W międzyczasie prezydent Rzeszowa Konrad Fijołek spotkał się z deweloperem i przedstawicielami klubów w radzie miasta. Tym deweloperem jest Resovia Residence. Do niej należy ok. 1 ha działka, na której chce wybudować 6 bloków, w tym 100-metrowy wieżowiec.   

Żeby mógł to zrobić, radni muszą przyjąć plan zagospodarowania przestrzennego. Pierwsza wersja powstała ponad dwa lata temu, ale szybko spotkała się z krytyką. Negatywną opinię wydała zarówno Miejska Komisja Urbanistyczno-Architektoniczna, Stowarzyszenie Architektów Polskich, jak i mieszkańcy sąsiednich osiedli. 

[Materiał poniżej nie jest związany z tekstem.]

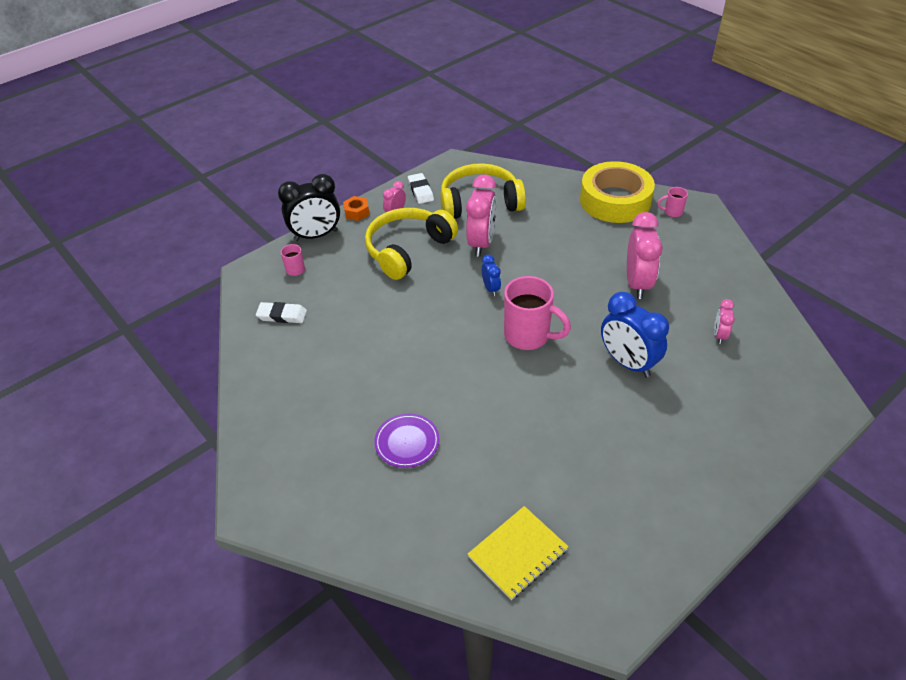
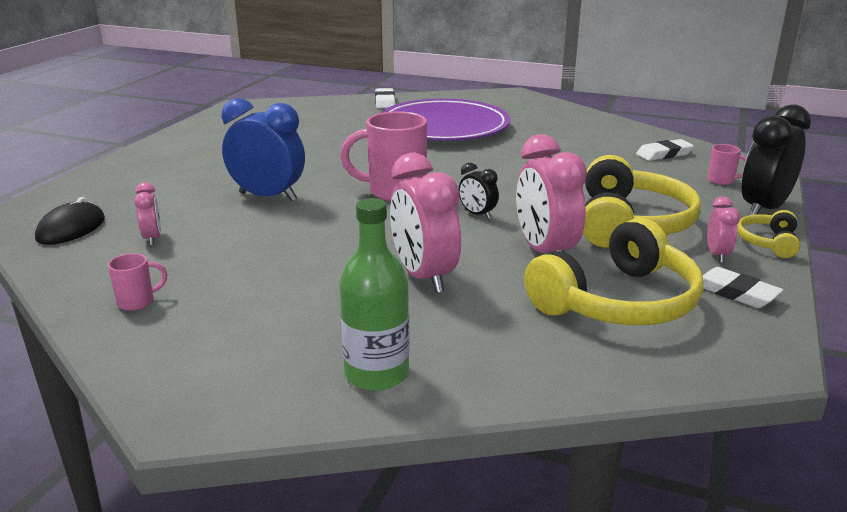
camera: 150 degrees right, 20 degrees down
(356, 212) = (768, 242): orange nut -> yellow headphones
(407, 442) = (443, 127): purple plate -> purple plate, size x2.25
(419, 552) = (385, 102): none -> white eraser
(491, 289) = (477, 214): blue clock -> black clock
(518, 553) = (316, 111): yellow notebook -> none
(615, 200) = (376, 374): yellow tape -> green bottle
(637, 283) = (280, 262): pink clock -> pink clock (424, 277)
(672, 212) = (245, 383): pink mug -> pink mug (137, 302)
(781, 368) = (71, 229): none -> black mouse

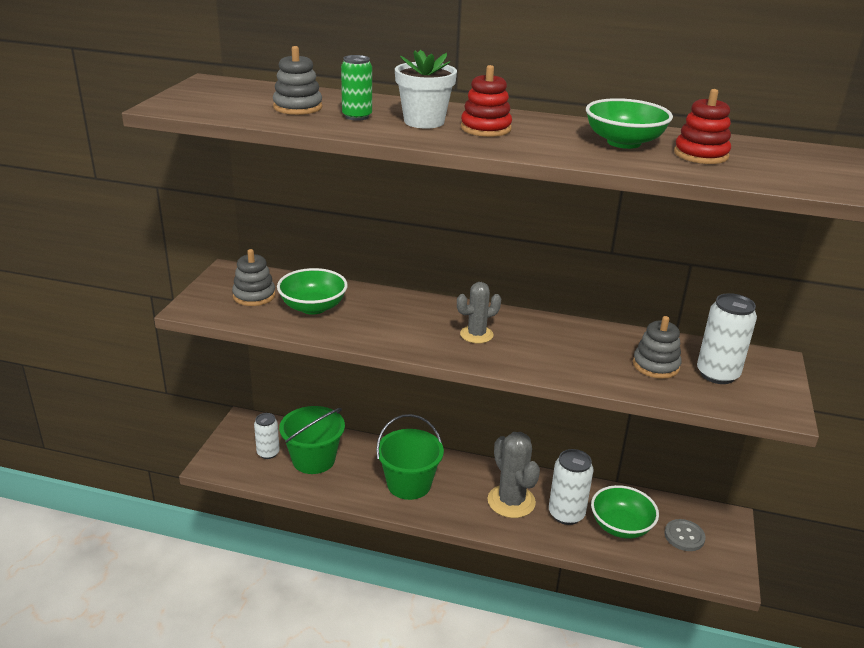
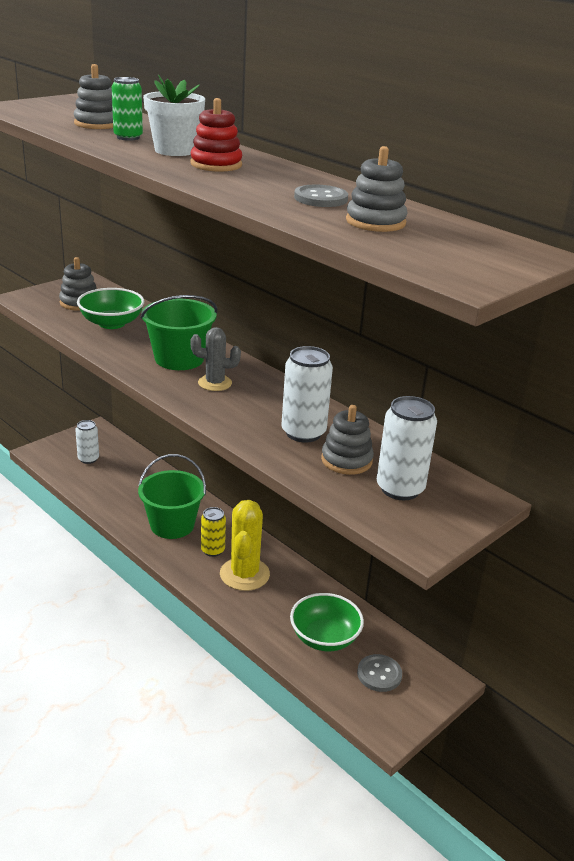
camera: 30 degrees right, 0 degrees up
(313, 459) = (117, 477): green bucket -> green bucket (179, 359)
(465, 492) = (212, 550): none -> yellow can
(511, 501) = (244, 574): grey cactus -> yellow cactus
(566, 514) = (283, 605): white can -> white can (303, 433)
(624, 142) = (320, 198): green bowl -> grey button
(701, 155) = (375, 222): red stacking toy -> grey stacking toy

Zarzuty dotyczyły m.in. tego, że bloki mają powstać zbyt blisko siebie, małej liczby miejsc parkingowych, które wyznaczył deweloper, oraz powierzchni terenu pod zieleń.

Deweloper chce rozpocząć budowę, dlatego w październiku br. złożył w ratuszu wniosek dotyczący „uzgodnionego projektu planu zagospodarowania przestrzennego u zbiegu ul. Wyspiańskiego i al. Witosa”. W zamian zgodził się odsprzedać miastu niewielki skrawek terenu. Kilkunastoarowy pas ziemi leżący po stronie zachodniej trybuny stadionu Resovii.

Nowy plan, tylko jaki?

Miasto potrzebuje tej działki, żeby ogłosić przetarg na rozpoczęcie budowy Podkarpackiego Centrum Lekkoatletycznego, które rozszerzono o funkcje piłkarskie. Nad PCL wiszą „czarne chmury”, mimo licznych zapewnień miejskich urzędników, że Centrum powstanie, a ma je współfinansować Ministerstwo Sportu – chce dać 60 mln zł, połowę potrzebnej kwoty.  

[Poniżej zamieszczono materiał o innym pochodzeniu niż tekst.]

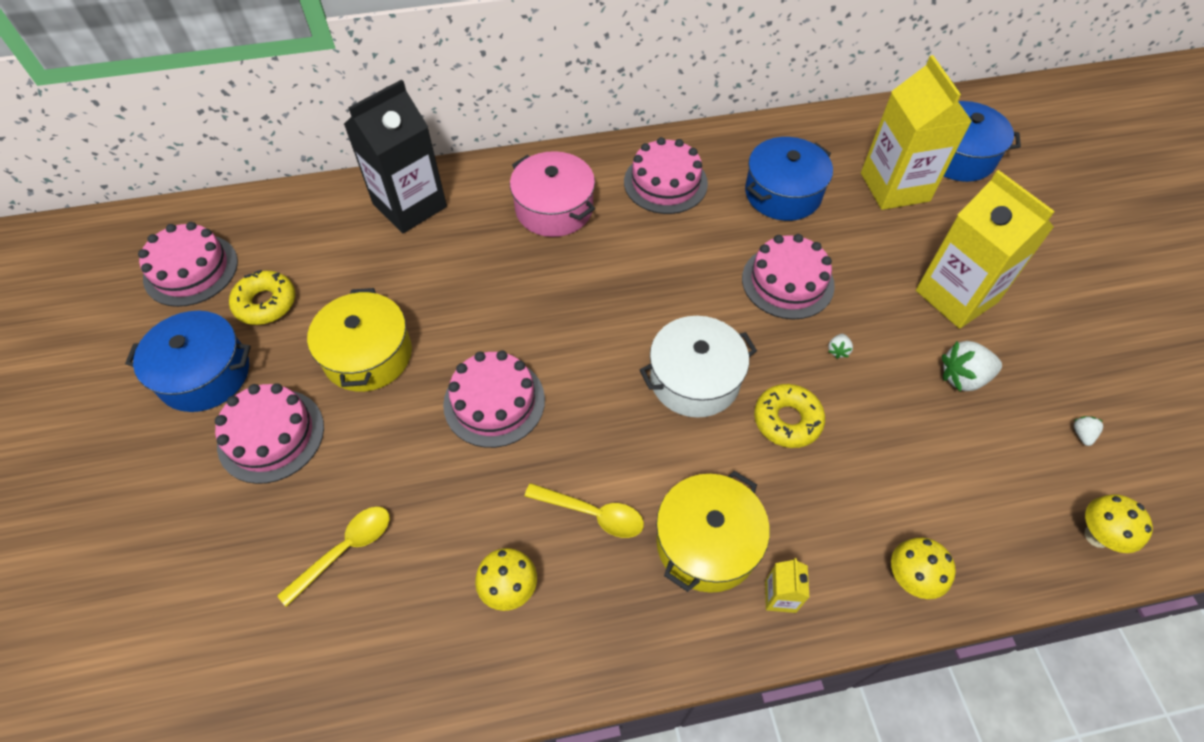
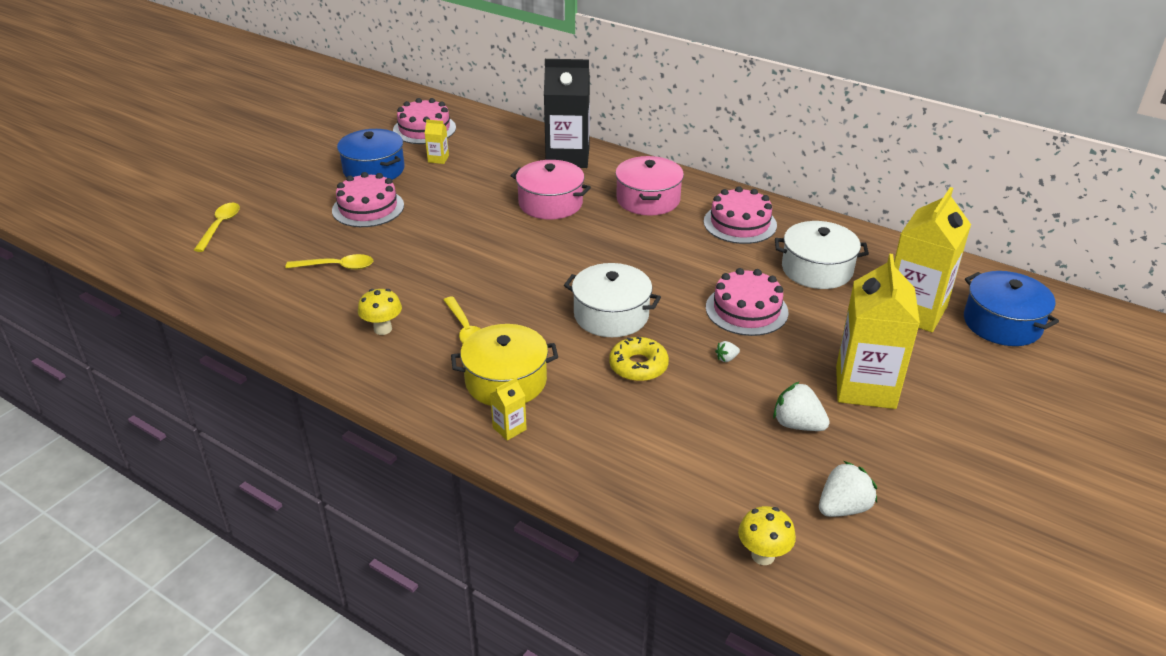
camera: 45 degrees right, 20 degrees down
(103, 616) = (220, 226): none -> yellow spoon
(266, 303) = (438, 159): yellow donut -> yellow carton
(368, 355) = (454, 204): yellow pot -> none
(468, 280) = (550, 203): none -> pink pot
(494, 402) = (487, 257): pink cake -> none
(783, 193) = (817, 269): blue pot -> white pot
(909, 579) = (597, 478): yellow mushroom -> none
(1082, 434) = (843, 508): white strawberry -> white strawberry, size x2.05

Miesiąc temu radni odroczyli głosowanie, przeważyła opinia, żeby spróbować przeprojektować plan. Pytanie tylko jak? – Są co najmniej cztery strony, których zdanie powinniśmy mieć na względzie – mówił we wtorek, podczas sesji, Robert Kultys, radny PiS, przewodniczący komisji gospodarki przestrzennej.

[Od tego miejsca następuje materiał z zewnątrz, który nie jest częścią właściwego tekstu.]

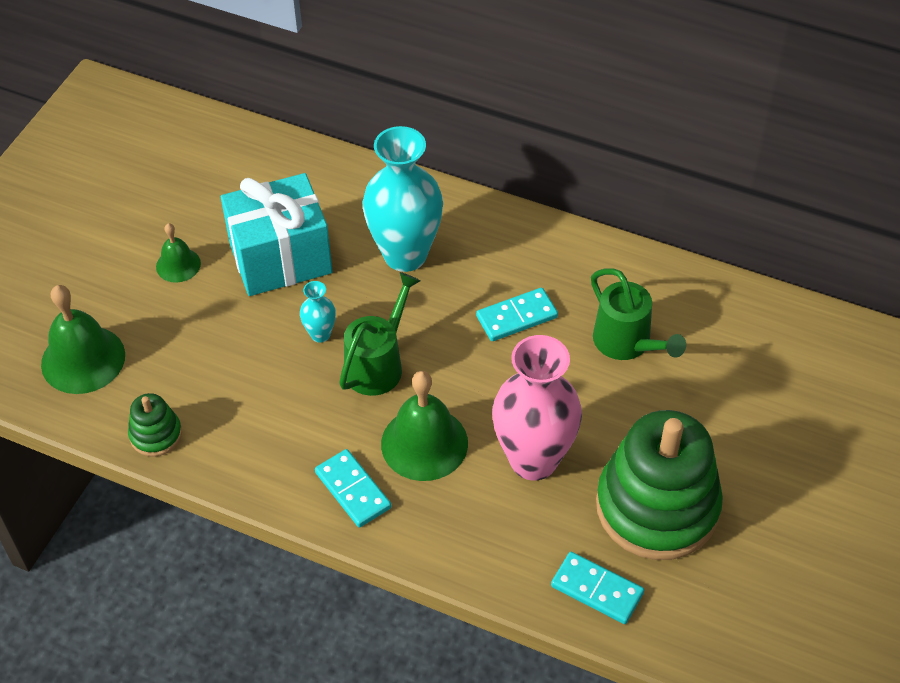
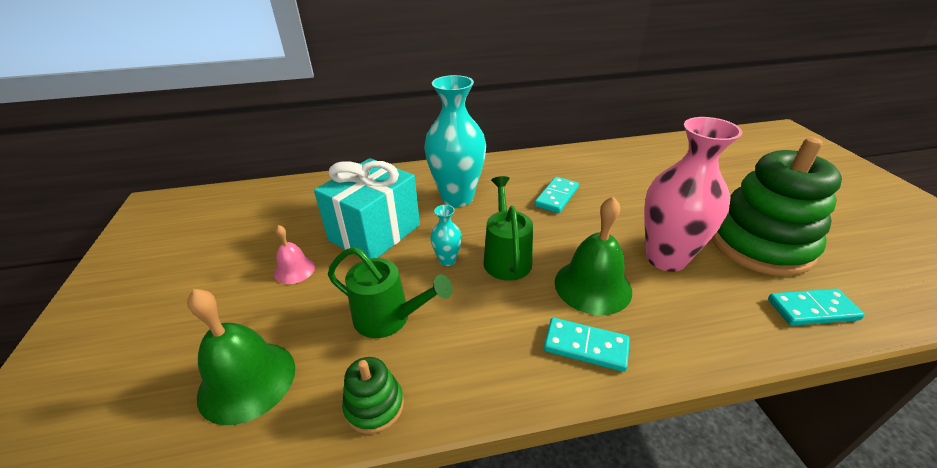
camera: 35 degrees left, 15 degrees down
(178, 265) = (294, 270): green bell -> pink bell
(627, 344) = (627, 182): green watering can -> green watering can (389, 318)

 – To inwestor, który chce wiedzieć na czym stoi, MKUA, która oceniała cały plan, mieszkańcy okolicznych osiedli i działacze Resovii, których mniej interesuje jak będzie wyglądała inwestycja Residence, dla nich najważniejsze jest, żeby nie przeszkadzała w powstaniu PCL – tłumaczył Kultys.

Wojna nie ma sensu

Uważa też, że rada miasta ma obowiązek wypracować kompromis. Nawet jeśli nie uszczęśliwi wszystkich. – Nie będzie dobrze, jeśli pójdziemy z sąsiadem na wojnę. Każdy musi ustąpić. Żeby powstało Centrum, i nie było „dzikiej” urbanistyki – podkreśla Kultys. Komisja gospodarki przestrzennej przygotowała więc wytyczne do nowego planu.

Poprawki dotyczą zwiększenia odległość między blokami a stadionem, zmniejszenia intensywność zabudowy, jest też zapis dotyczący wysokich obiektów, aby stanowiły spójną kompozycję urbanistyczną, zieleni ogólnodostępnej oraz udziału powierzchni usług i handlu na parterze budynków. 

Zmiany zaproponowane przez komisję gospodarki poparło 21 radnych. Dwóch wstrzymało się od głosu: Andrzej Dec i Mateusz Maciejczyk (obaj z Koalicji Obywatelskiej). Biuro Rozwoju Miasta Rzeszowa ma czas do sierpnia 2023 roku, żeby zmodyfikować istniejący plan.